Reactive Oxygen Species (ROS) are a natural by-product of cellular growth and proliferation, and are required for fundamental processes such as protein-folding and signal transduction. However, ROS accumulation, and the onset of oxidative stress, can negatively impact cellular and genomic integrity. Signalling networks have evolved to respond to oxidative stress by engaging diverse enzymatic and non-enzymatic antioxidant mechanisms to restore redox homeostasis. The architecture of oxidative stress response networks during periods of normal growth, and how increased ROS levels dynamically reconfigure these networks are largely unknown. In order to gain insight into the structure of signalling networks that promote redox homeostasis we first performed genome-scale RNAi screens to identify novel suppressors of superoxide accumulation. We then infer relationships between redox regulators by hierarchical clustering of phenotypic signatures describing how gene inhibition affects superoxide levels, cellular viability, and morphology across different genetic backgrounds. Genes that cluster together are likely to act in the same signalling pathway/complex and thus make "functional interactions". Moreover we also calculate differential phenotypic signatures describing the difference in cellular phenotypes following RNAi between untreated cells and cells submitted to oxidative stress.
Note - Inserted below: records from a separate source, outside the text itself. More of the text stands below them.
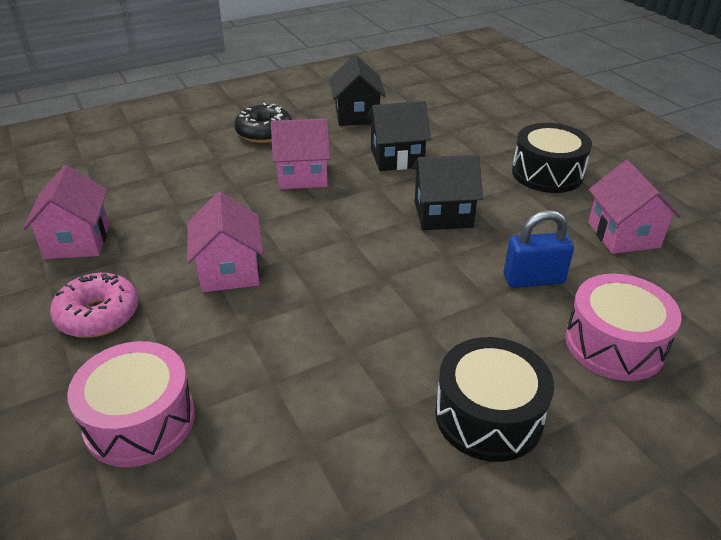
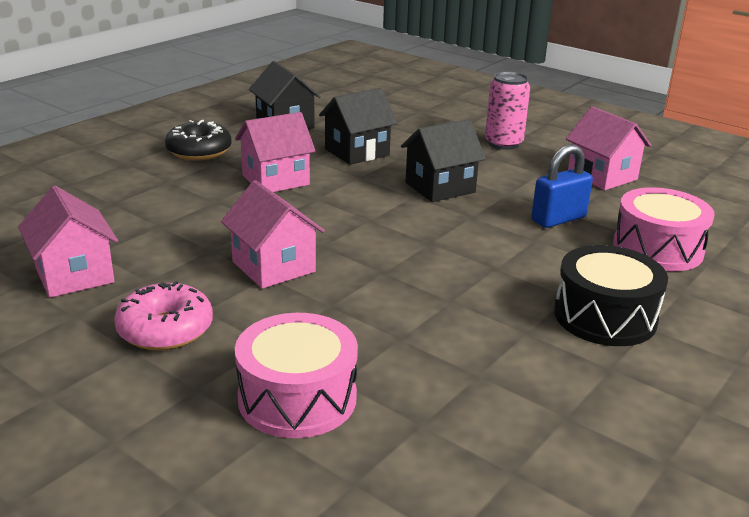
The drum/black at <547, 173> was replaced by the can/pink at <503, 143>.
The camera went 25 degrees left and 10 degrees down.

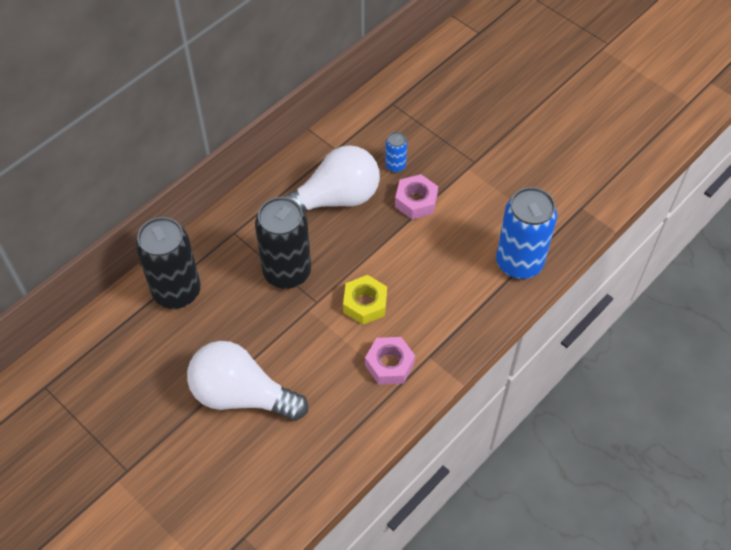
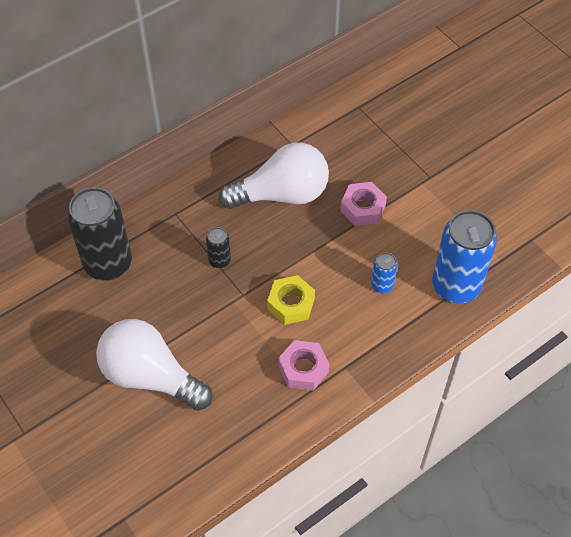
The can/black at <287, 272> changed to 0.46 times the size.
The can/blue moved from <395, 166> to <382, 285>.
The camera went 10 degrees right and 0 degrees up.

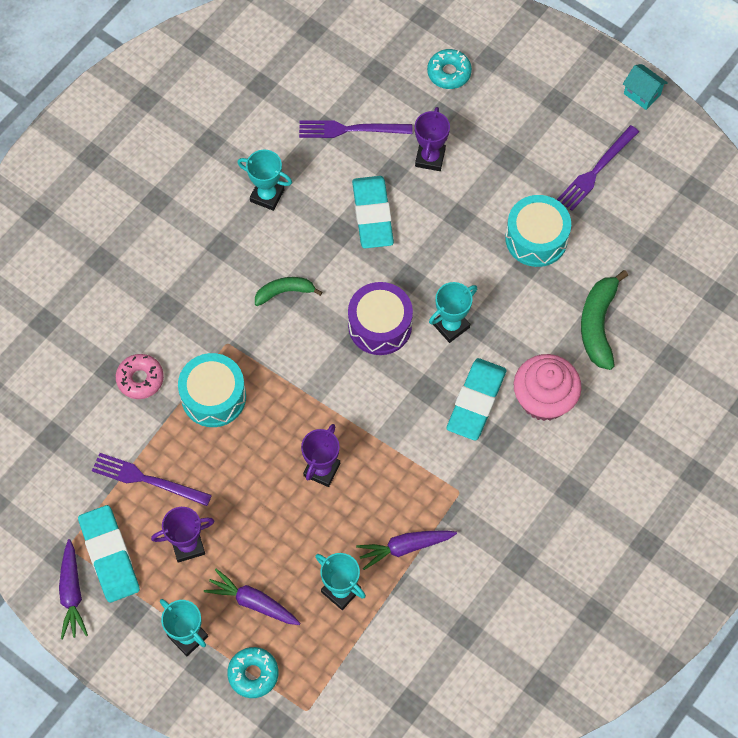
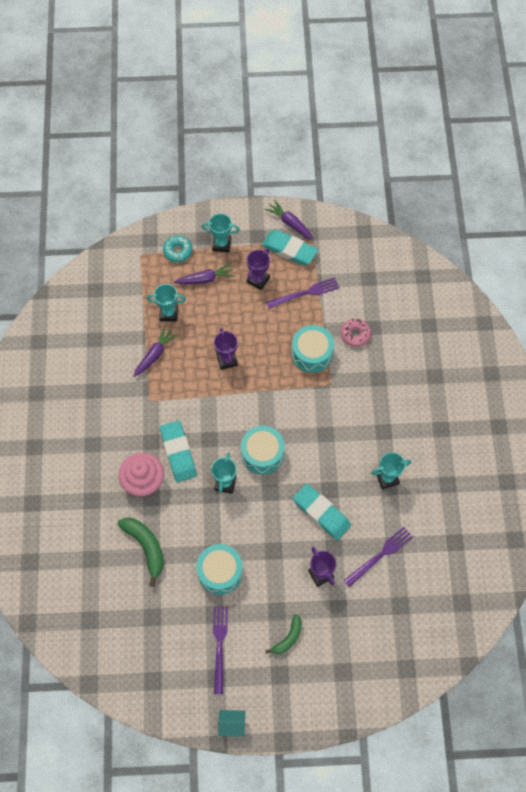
The drum/purple at <380, 325> became the drum/turquoise at <262, 454>.
The banana/green moved from <285, 292> to <288, 638>.
The donut/turquoise at <449, 73> disappeared.
The camera went 140 degrees right and 0 degrees up.

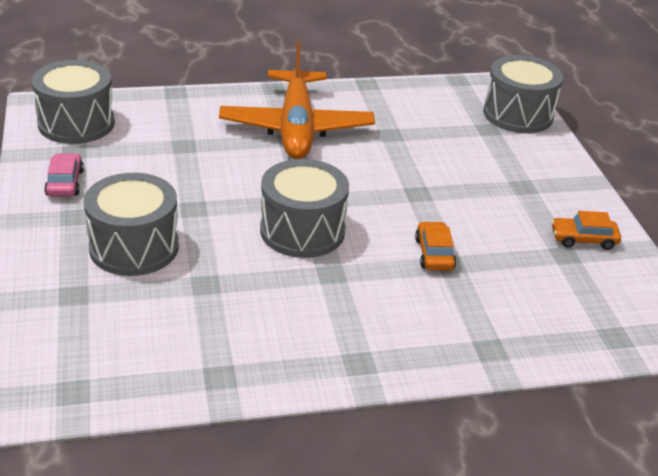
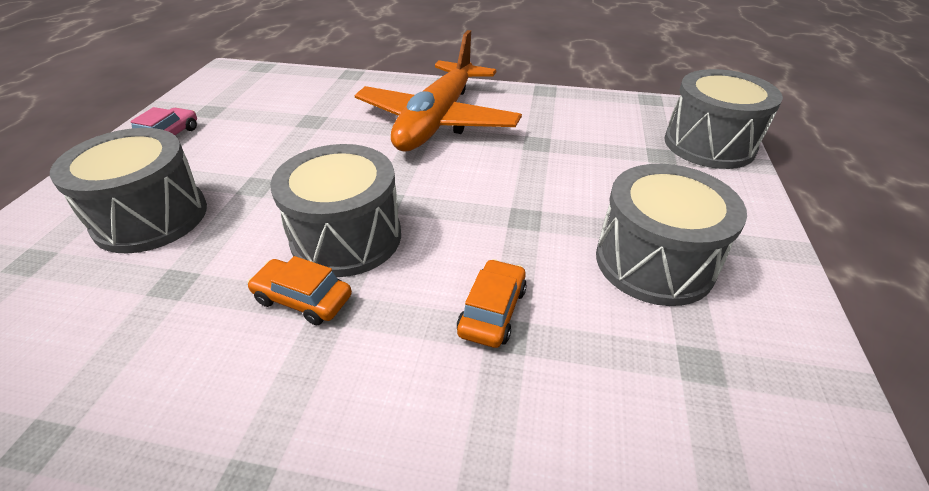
The car/orange moved from <583, 239> to <303, 299>.
The drum/grey moved from <76, 123> to <654, 262>.
The camera went 25 degrees right and 5 degrees up.

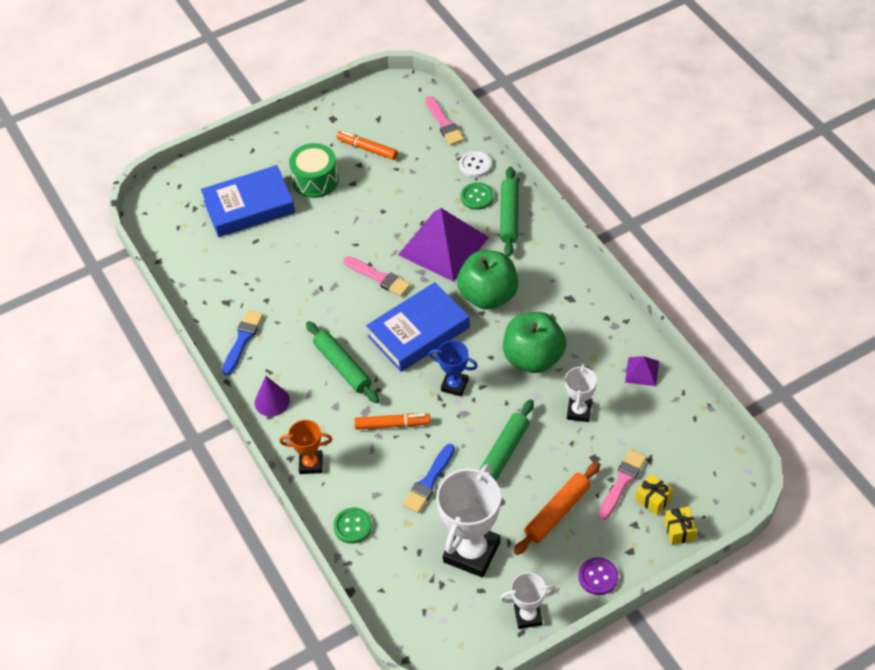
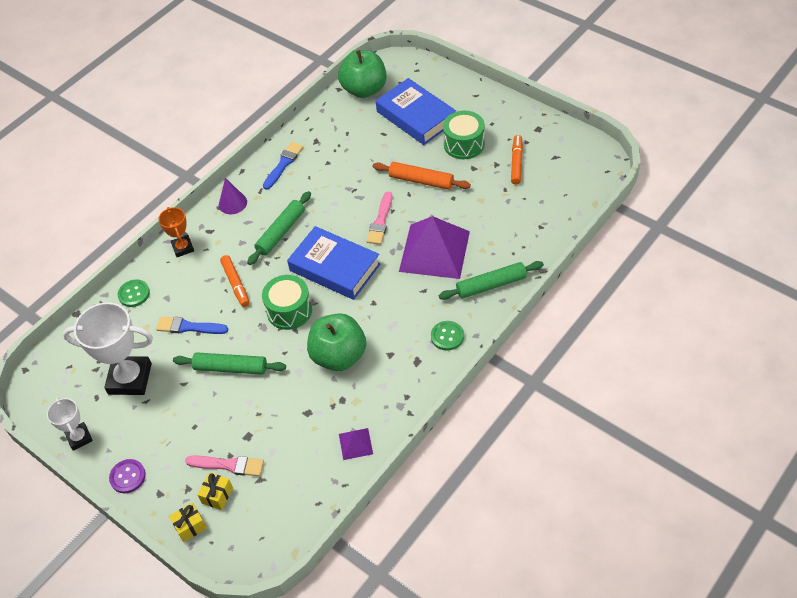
The trophy/blue at <454, 385> was replaced by the drum/green at <289, 310>.
The brush/blue at <242, 340> turned 60 degrees counterclockwise.
The apple/green moved from <488, 296> to <364, 89>.
The rolling pin/orange moved from <557, 512> to <421, 180>.
The button/green moved from <477, 197> to <447, 336>.
The brush/pink at <444, 123> disappeared.
The button/white at <475, 165> disappeared.
The trophy/white at <579, 411> disappeared.
The camera went 70 degrees right and 0 degrees up.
Using both phenotypic signatures and differential signatures we construct a network model of functional interactions that occur between components of the redox homeostasis network, and how such interactions become rewired in the presence of oxidative stress. This network model predicts a functional interaction between the transcription factor Jun and the IRE1 kinase, which we validate in an orthogonal assay. We thus demonstrate the ability of systems-biology approaches to identify novel signalling events.